PAGE TEXT »
==============================

Night Theater: A Novel

  • By Vikram Paralkar
  • Catapult
  • 224 pp.

A surgeon in rural India operates on a family of corpses to give them a second chance at life.

Night Theater: A Novel

There is a whole subcategory of fiction writers who are medical doctors. They even have a name: physician writers. Some physician writers of note are Anton Chekhov, Abraham Verghese, Khaled Hosseini, and Tess Gerritsen. If you think about it, this confluence of professions is not surprising: Both lend themselves to playing God.

In Night Theater, physician writer Vikram Paralkar takes the notion of physician as god to a fantastical extreme with an eerie tale of a surgeon who agrees to operate on a family of corpses — father, heavily pregnant mother, and young son — who were murdered by bandits on their way home from a fair.

The family appears at the surgeon’s clinic in rural India just after “the sun extinguished itself on the huts in the distance and darkness dripped like pitch over the dreary village.” The father, who was a teacher, explains that in the afterlife an angel promised them with the coming dawn their “bodies will fill with blood again,” and they could live out the rest of their lives as long as they did not stray from the borders of the village.

Even as the doctor says, “But that doesn’t make any sense,” he decides to help them repair their bodies so that when they are revived, they won’t immediately bleed out from their horrific wounds and die again.

What follows is one long, exhausting night as the doctor — who, as luck would have it, was a respected big-city surgeon until his refusal to pay a bribe brought him public disgrace and a transfer to this neglected village clinic — painstakingly operates on each patient. Though they can reason, speak, and move, they have no heartbeat, no breath, no blood flow, and no pain, making the surgeries a little less complicated.

Each medical procedure is related in exacting detail, which adds authenticity to a surreal tale but also slows down the momentum of the narrative for all but the most dedicated fans of human anatomy and surgical technique. And just when it’s all over — the son’s damaged spleen removed, the mother’s slashed neck restored, the father’s punctured lung reconstructed — it is decided that the wife should undergo a C-section.

As these procedures occur, the doctor engages in philosophical discussions with the corpses and his young assistant, who is at first terrified of the dead but then comes to sympathize with them and even to be protective of them.

Naturally, they talk about the existence of God, which the dead cannot confirm. As in life, the teacher reports, there is a bureaucracy in the afterworld, and even the angels (who aren’t angels but officials) “don’t really know if God exists. They have a hierarchy, like a ladder, with steps that go on and on, the lower officials reporting to the higher ones and so forth. No one knows who’s at the very top. No one even know if the ladder ends.”

==============================

DATASET »

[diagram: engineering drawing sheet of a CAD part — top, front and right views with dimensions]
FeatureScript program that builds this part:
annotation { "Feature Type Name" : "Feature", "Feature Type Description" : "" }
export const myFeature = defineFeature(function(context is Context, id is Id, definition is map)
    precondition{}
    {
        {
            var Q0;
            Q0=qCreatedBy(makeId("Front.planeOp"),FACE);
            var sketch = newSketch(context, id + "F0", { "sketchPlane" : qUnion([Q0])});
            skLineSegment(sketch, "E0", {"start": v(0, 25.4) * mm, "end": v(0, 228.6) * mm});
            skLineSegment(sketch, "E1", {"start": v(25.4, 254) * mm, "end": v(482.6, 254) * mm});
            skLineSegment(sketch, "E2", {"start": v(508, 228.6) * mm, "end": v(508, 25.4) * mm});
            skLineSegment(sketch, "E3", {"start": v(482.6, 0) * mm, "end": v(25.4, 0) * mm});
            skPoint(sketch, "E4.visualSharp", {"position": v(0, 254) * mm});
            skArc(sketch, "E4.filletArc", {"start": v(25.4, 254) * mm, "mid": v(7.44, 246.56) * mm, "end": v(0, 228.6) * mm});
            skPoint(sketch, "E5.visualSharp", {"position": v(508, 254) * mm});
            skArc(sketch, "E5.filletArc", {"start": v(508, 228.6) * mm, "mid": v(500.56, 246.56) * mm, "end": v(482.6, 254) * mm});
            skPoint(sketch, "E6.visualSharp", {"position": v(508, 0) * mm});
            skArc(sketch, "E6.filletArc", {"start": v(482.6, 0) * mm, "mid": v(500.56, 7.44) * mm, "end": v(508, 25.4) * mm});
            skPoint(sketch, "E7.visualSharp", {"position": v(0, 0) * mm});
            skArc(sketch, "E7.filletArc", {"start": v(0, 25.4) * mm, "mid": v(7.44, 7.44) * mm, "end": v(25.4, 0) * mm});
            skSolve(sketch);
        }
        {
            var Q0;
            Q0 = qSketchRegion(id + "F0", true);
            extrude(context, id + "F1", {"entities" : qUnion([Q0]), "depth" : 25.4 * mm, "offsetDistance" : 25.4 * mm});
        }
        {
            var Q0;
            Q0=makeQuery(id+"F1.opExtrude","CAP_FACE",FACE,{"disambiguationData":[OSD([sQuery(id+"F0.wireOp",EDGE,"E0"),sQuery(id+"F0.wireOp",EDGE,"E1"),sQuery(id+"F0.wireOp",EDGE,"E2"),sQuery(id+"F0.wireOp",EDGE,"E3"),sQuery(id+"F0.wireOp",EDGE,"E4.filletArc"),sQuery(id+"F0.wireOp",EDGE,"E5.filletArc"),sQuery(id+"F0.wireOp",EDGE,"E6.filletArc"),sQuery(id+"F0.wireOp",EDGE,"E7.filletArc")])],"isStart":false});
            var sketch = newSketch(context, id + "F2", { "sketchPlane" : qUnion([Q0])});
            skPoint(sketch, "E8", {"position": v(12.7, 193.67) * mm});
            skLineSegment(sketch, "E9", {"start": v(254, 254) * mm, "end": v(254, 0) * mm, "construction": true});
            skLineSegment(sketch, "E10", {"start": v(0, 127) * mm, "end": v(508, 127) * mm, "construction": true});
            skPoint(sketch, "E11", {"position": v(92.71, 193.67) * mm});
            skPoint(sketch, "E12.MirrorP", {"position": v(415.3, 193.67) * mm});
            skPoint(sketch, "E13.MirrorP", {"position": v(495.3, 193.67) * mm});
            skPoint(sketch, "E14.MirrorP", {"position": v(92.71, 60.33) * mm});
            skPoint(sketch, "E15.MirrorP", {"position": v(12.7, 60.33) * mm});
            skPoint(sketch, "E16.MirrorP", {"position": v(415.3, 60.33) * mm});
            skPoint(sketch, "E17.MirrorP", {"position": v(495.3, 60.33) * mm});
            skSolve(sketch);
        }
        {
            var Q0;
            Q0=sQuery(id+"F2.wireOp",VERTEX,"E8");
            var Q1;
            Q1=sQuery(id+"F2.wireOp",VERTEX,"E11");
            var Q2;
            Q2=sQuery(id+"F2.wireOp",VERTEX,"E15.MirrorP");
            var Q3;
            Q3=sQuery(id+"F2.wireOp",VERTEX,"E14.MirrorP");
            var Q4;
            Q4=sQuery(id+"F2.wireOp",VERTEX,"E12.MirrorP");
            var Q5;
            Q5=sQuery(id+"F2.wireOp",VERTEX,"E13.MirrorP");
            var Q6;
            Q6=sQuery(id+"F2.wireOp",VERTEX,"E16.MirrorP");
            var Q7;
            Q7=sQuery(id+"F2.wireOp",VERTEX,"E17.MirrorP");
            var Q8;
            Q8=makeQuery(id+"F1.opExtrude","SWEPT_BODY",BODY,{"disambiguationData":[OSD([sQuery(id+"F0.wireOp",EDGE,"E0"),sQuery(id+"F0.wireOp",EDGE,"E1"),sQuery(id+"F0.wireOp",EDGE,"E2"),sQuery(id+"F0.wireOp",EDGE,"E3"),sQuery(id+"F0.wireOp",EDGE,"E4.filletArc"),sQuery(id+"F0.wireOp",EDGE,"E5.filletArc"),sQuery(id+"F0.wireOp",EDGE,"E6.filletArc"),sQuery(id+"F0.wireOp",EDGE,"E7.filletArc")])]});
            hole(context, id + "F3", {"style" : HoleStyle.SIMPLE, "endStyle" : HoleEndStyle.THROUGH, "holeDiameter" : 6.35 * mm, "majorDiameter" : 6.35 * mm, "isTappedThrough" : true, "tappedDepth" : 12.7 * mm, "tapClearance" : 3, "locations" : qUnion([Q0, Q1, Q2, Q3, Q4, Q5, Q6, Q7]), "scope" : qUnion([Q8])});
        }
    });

==============================

WHAT IS REQUIRED » Continue the review of Night Theater from where it stops.

RESPONSE BELOW »
If there is a deity at the top, It doesn’t seem too concerned about rewarding the just or punishing the wicked. So removed is It from human affairs that It is unaware that some officials are messing around with the rules and offering the dead a chance to return to the world of the living.

The teacher describes an afterlife that is depressingly like mortal life, where corruption flourishes and laws are flouted. A little lie here, a cut corner there, someone must be victimized so that someone else can get ahead. Why would the officials behave like this in a place where money or property mean nothing? The teacher speculates, “Maybe it’s just [for] the sense of power.”

Among the stories of exploitation and greed, however, are glimpses of benevolence and generosity. A farmer who mistakenly injures a fellow laborer pledges to pay for his medical expenses. The assistant’s husband makes a long journey to the city for medical supplies for the corpses. Both pairs of husbands and wives, dead and living, are lovingly devoted to each other. The surgeon’s long night of labor is a selfless act of charity, pity, and hope.

Paralkar’s prose is beautiful, sometimes stunning. Though the logic of the story falters at times, as it must in a story of the supernatural, the doubts, yearnings, and simple humanity of the characters ring utterly true.

While vividly depicting human physiology in all its glistening, sinewy, gory glory, the physician writer allows the celestial mystery of the meaning of life to stand. There is no reassuring diagnosis of eternal redemption or prescription for salvation. Though the afterlife be uncertain, we know our existence is real. Be a good person, be kind to others, for that may be your only reward.

Alice Stephens is the author of the novel Famous Adopted People and writes a regular column for the Independent, Alice in Wordland.